— Document text —
The Smile of Reason - Here Clark discusses the Age of Enlightenment tracing it from the polite conversations in the elegant Parisian salons of eighteenth-century, through the subsequent revolutionary politics to the great European palaces of Blenheim and Versailles finally to Jefferson’s Monticello.

Documentary Description

CIVILISATION: A PERSONAL VIEW
With Kenneth Clark

Series outline

1. The Skin of our Teeth - In this the first episode Clark travels from Byzantine Ravenna to the Celtic Hebrides, from the Norway of the Vikings to Charlemagne's chapel at Aachen, telling his story of the Dark Ages; the six centuries following the collapse of the Roman Empire.
2. The Great Thaw - In the second episode Clark tells of the sudden reawakening of European civilisation in the twelfth century . He traces it from its first manifestations in the Abbey of Cluny to its high point, the building of the Chartres cathedral.
3. Romance and Reality - Beginning at a castle in the Loire, then travelling through the hills of Tuscany and Umbria to the cathedral baptistry at Pisa as he examines both the aspirations and achievements of the later Middle Ages in France and Italy.
4. Man - the Measure of all Things - Visiting Florence, where, Clark argues, European thought gained a new impetus from its rediscovery of its classical past. He also visits the palaces at Urbino and Mantua, other centres of (Renaissance) civilisation.
5. The Hero as Artist - (List of Renaissance figures) Here Clark takes us back to 16th century Papal Rome noting the convergence of Christianity and antiquity. He discusses Michelangelo, Raphael, and da Vinci, the courtyards of the Vatican, the rooms decorated for the Pope by Raphael, and the Sistine Chapel.
6. Protest and Communication - Here Clark takes us back to the Reformation. That is to the Germany of Albrecht Duerer and Martin Luther, the world of the humanitarians Erasmus, Montaigne, and Shakespeare.
7. Grandeur and Obedience - Again in Rome of Michelangelo and Bernini, Clark tells of the Catholic Church's fight against the Protestant north, the Counter-Reformation and the Church's new splendour symbolised by the glory of St. Peter’s.
8. The Light of Experience - Here Clark tells of new worlds in space and in a drop of water that the telescope and microscope revealed, and the new realism in the Dutch paintings which took the observation of human character to a higher stage of development.

— Given material —
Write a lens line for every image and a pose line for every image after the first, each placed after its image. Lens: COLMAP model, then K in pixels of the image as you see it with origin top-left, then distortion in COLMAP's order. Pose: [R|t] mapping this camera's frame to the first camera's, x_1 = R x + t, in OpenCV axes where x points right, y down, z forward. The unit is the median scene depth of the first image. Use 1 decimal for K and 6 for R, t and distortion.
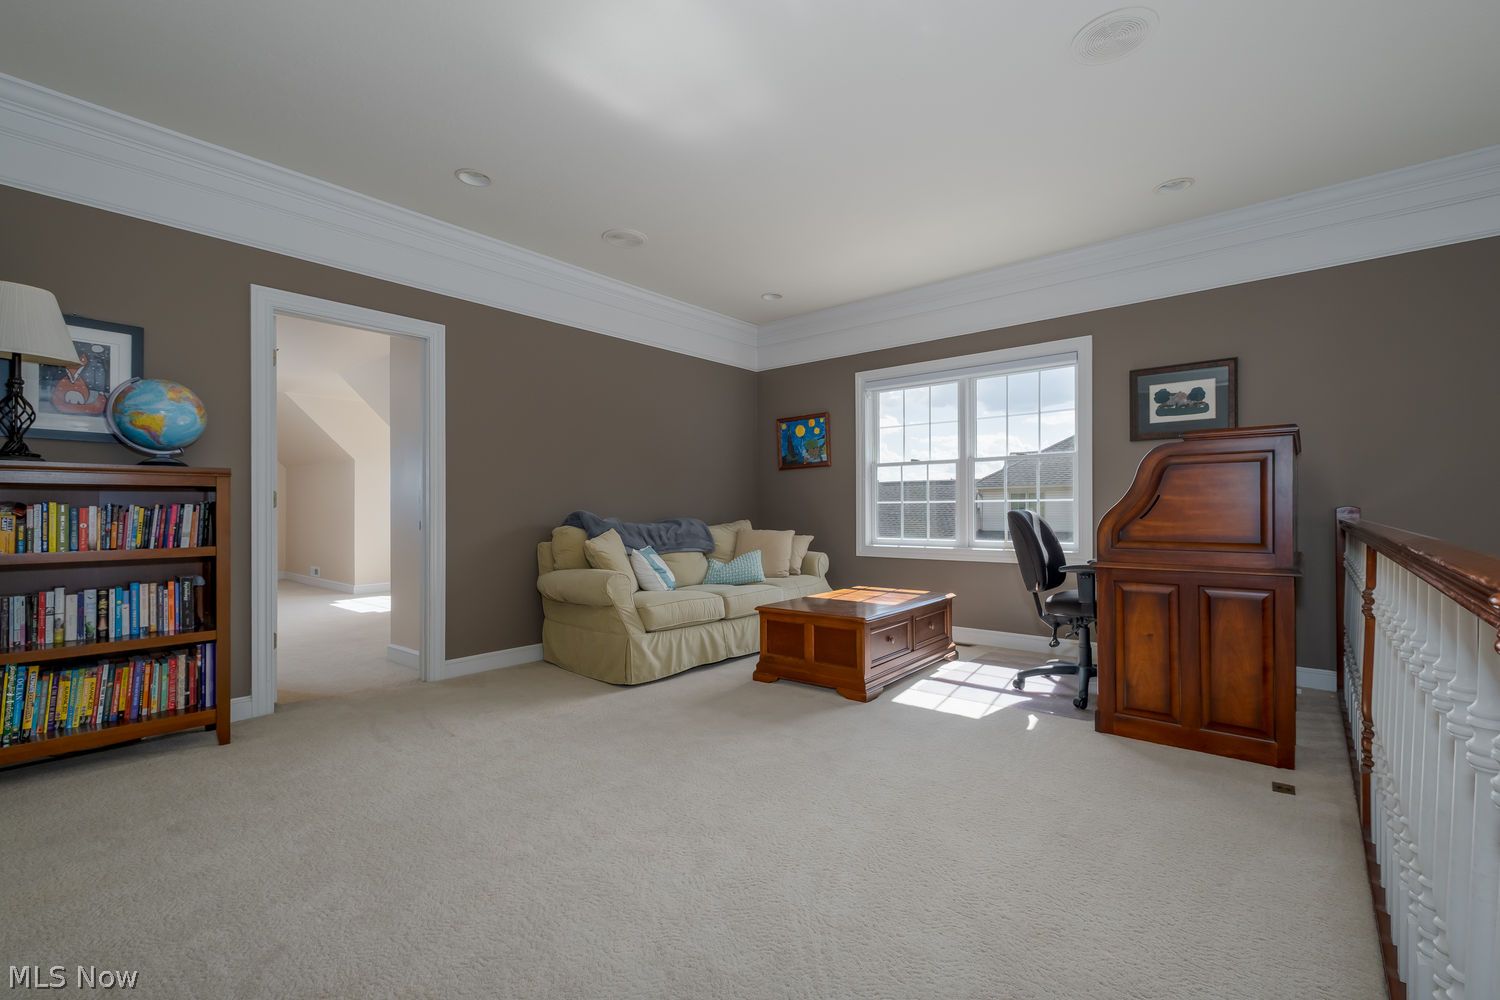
lens RADIAL K [[656.2, 0, 747.1], [0, 656.2, 505.5], [0, 0, 1]] dist [0.007812, -0.001601]
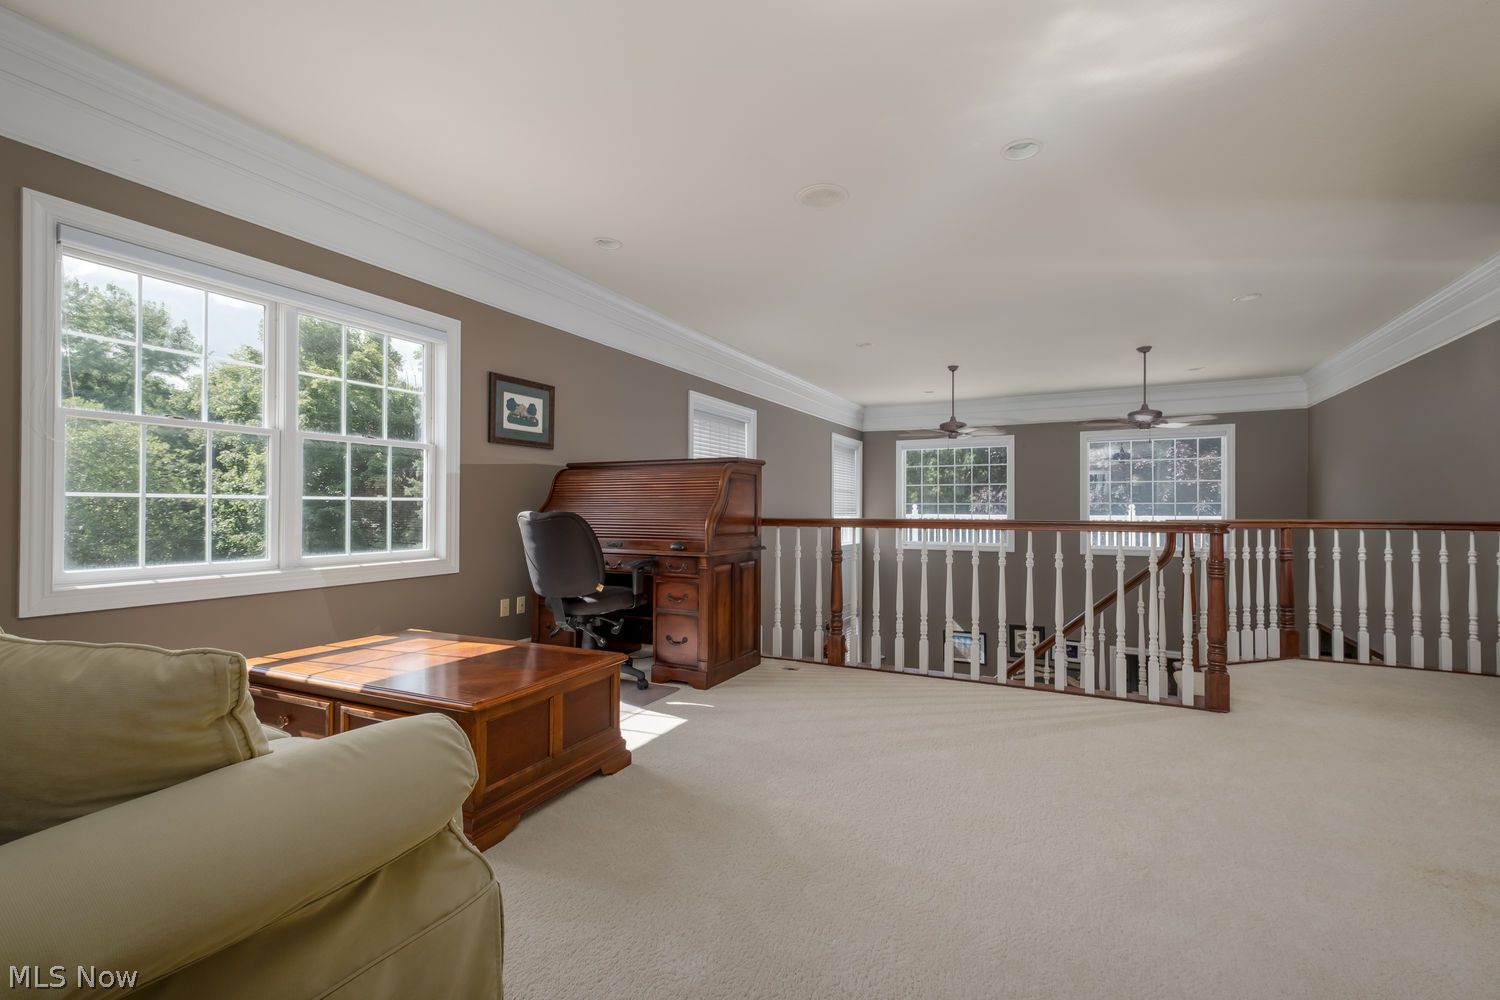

— Tasks —
(1) Reproduce the series outline from "6. Protest and" to "Montaigne, and Shakespeare.", changing "Albrecht Duerer" to "Albrecht Dürer".
(2) According to the series outline, what event marks the high point of the twelfth-century reawakening in the second episode?
The listing comes from a separate source and has no connection to the series outline.

— Solved problems —
(1)
6. Protest and Communication - Here Clark takes us back to the Reformation. That is to the Germany of Albrecht Dürer and Martin Luther, the world of the humanitarians Erasmus, Montaigne, and Shakespeare.

(2) The building of the Chartres cathedral.